All 33 London boroughs together with eight surrounding authorities - Essex, Surrey, Hertfordshire, Buckinghamshire, Kent, Windsor and Maidenhead, Slough and Thurrock - have agreed the new system, which will be introduced from September.

Parents will no longer be allowed to hold on to a number of options for their child. Instead they will be given a single form on which to identify a maximum of six maintained schools in order of preference. Their child will be offered a place at the school highest on the list which accepts them.

All parents will then be notified by March 1, much earlier than at present.

A spokesman for the pan-London co-ordinated admission project said that the reform would end the annual scramble for places in June and July and reduce schools’ bureaucratic burden.

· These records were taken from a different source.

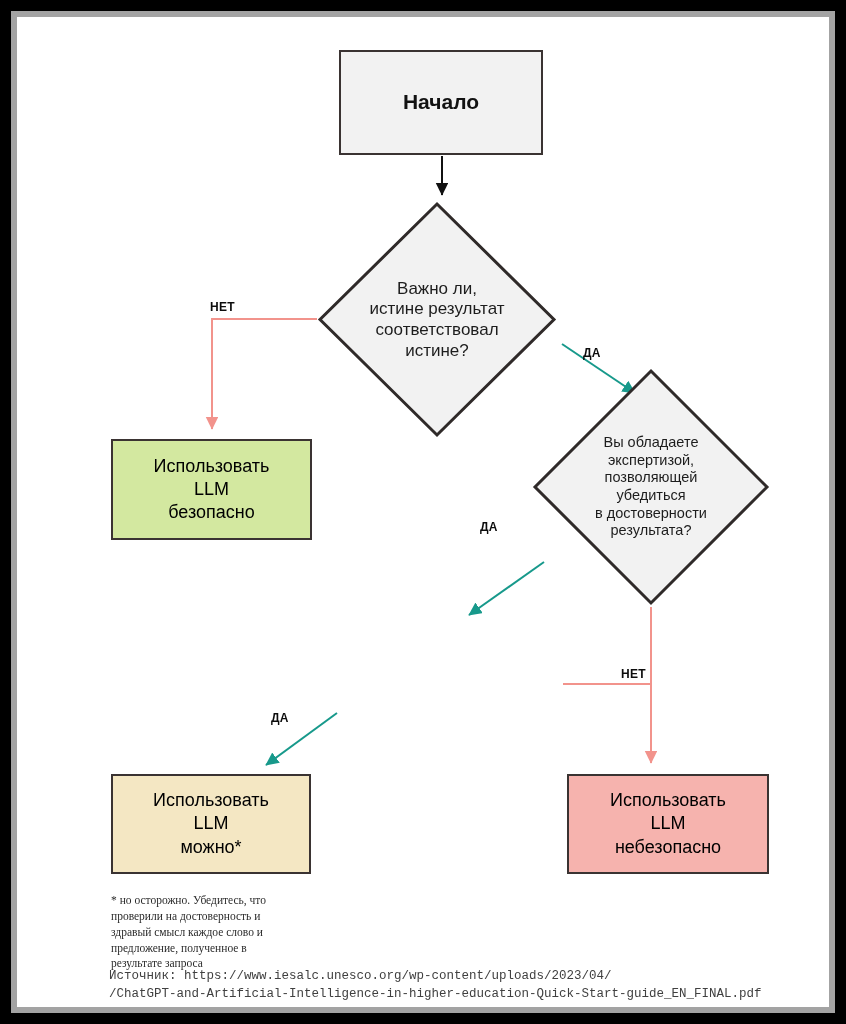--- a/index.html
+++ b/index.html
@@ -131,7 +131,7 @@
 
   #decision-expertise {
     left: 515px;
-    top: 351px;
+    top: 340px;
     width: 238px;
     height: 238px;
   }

He denied that the new system would encourage applications for school places further from children’s homes. “Schools will still accept or reject an application according to their normal criteria. If a parent in Enfield applies for a place for their child in Richmond it is likely to be rejected,” he said.

Dr Ian Birnbaum, Sutton’s director of education and chair of the project, said: “Far fewer parents will be left with no offer and the system will reduce the anxiety many pupils and parents feel.”

Figures published last term show that of the 1.03 million children in London’s state schools, 138,500 attend classes in a different authority from that in which they live. In addition, more than 6,500 go to school outside the capital or attend private schools.

AGONY OF REJECTIONS

Eleven-year-old Harry Weskin started secondary this term, four months after his classmates.

Only after an autumn at home being taught by his parents, did he get a place at a school acceptable to his family.

Harry is just one victim of a London admissions system that every year leaves thousands frustrated.

Rejected by Forest Hill, Haberdashers’ Aske’s and Bacon’s College, his parents decided they would keep him at home until a place became available at Pimlico school.

“I kept my son off school because the places offered were not what I wanted,” Mandy Weskin, his mother, said. “I kept trying every month to see if the waiting list had gone down. I just pestered them.”

She is angry about the whole experience . “It was a horrible a stressful time. I have a lot of friends who are going through the same thing at the moment and it is awful.

“I am glad they realise there is a problem but I wonder if this will solve it. There just are not enough good schools and some local authorities are diabolical,” she said.